The standard test for prostate cancer is PSA. I did not have the time to look up the sensitivity and specificity values for PSA for Stage I and II, but my bet is that they are very poor. What I did find is another press release that compares for those two stages, RECAF with PSA from October 25th. 2006:

'On 68 prostate cancers (Stages I and II) the new format detected 71% of cancers with 87% specificity. Only 27% of these samples exhibited a PSA higher than 4 ng/ml (the value above which there is the suspicion of cancer). Therefore the PSA test would not have raised suspicion whereas the RECAF test was able to detect these early cancers.'

Since the lack of specificity is generated by the high production of PSA by benign tumors, the specificity is still 40% on those stages, and the sensitivity is 27%. Using the same samples, the sensitivity of RECAF was 71% (2.5 times higher than PSA) and the specificity was 87% (at least twice as high as PSA's). Not bad I would say!

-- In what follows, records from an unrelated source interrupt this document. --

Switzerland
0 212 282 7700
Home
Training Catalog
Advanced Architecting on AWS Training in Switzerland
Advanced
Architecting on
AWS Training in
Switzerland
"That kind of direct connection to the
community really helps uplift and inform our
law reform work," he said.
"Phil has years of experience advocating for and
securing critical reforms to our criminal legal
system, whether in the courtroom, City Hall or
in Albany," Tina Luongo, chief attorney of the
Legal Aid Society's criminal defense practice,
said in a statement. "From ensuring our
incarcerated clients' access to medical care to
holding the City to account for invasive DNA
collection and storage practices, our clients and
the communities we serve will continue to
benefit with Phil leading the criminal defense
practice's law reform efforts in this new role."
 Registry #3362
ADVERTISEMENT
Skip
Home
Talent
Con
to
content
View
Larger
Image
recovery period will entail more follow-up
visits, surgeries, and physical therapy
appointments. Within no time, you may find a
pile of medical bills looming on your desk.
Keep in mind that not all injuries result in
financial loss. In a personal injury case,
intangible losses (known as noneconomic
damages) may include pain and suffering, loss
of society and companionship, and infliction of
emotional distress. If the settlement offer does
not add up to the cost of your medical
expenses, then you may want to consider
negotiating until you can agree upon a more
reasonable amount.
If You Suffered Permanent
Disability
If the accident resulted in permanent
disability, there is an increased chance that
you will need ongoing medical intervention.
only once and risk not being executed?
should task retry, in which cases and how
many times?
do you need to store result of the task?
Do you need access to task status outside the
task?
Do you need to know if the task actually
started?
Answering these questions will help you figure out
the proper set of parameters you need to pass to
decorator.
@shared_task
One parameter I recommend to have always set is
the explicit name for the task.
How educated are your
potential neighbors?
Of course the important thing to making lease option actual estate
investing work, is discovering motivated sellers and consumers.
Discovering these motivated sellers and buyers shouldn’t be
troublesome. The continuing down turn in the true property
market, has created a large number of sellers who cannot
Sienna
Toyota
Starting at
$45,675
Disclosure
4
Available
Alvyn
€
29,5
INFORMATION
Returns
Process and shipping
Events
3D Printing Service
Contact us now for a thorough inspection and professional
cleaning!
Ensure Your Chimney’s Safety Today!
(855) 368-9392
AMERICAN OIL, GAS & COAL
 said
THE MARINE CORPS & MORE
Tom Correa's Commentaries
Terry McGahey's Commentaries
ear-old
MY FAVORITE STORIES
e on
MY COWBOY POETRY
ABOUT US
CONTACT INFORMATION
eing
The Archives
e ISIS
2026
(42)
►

About the unnecessary operations: They are doing them NOW, at 2-3 times the levels they would if they used RECAF instead of PSA.

<<It was not until clinical trials were completed that the specificity dropped to 65%. You might note that RECAF has never done clinical trials at all so we do not know how it would perform under those rigid conditions. The HAAH marker has performed better in studies than DR70 and about the range of RECAF. It has also not completed clinical trials so we do not know the true information on it either.>>

Hence, "the true information" about RECAF will come out when the clinical trials are completed. And your rationale for that has nothing to do with BOCX, but rather with HAAH, something like "if HAAH provided untrue information, BOCX must be doing the same". Wow! Do you have any REAL data to support this, or you just distrust BOCX because HAAH results were lower than expected?

<<Now you have just admitted that false positives are a large problem because even if RECAF had a fantastic specificity of 95% when I think it may be a bunch lower>>

How could false positives NOT be a large problem? Ideally they should be 0%. But they are not, they are 75% with mammographies (thus the 3/4 unnecessary breast biospies), 40% for PSA (thus the 2/3 of benign tumors in prostate biopsies) AND YET, THEY ARE USED ON A DAILY BASIS!!! There has to be a reason for that and I’ll bet it is because there is nothing better. RECAF seems to perform way better than that and therefore it should find acceptance.

BTW, could you explain why you think 'it may be a bunch lower'?

<<I have always stated that the PSA is not of much value and if you did not know that, you have not sufficiently read enough of my posts to be making accurate comments...

I have known enough about PSA that I have never even bothered to get a test. IMO, the test is of little value.>>

It must be good to have such strong convictions, because each week, 1 million PSA tests are prescribed by doctors, including urologists, who think the opposite.

<We are only talking about screening here and nothing else so keep focused. I have stated that RECAF could probably be approved for monitoring..>

Hell, no! You are the one talking about screening; I am talking about BOCX making money out of a test that can be used in many ways (perhaps including screening). Contrary to you, I do not think I know enough to advance a categorical opinion on that. All I know is that many other marker tests and diagnostic methods such as mammography perform much worse, they are used routinely and they make a lot of money. On that basis I think that a test that performs better should do at least equally well.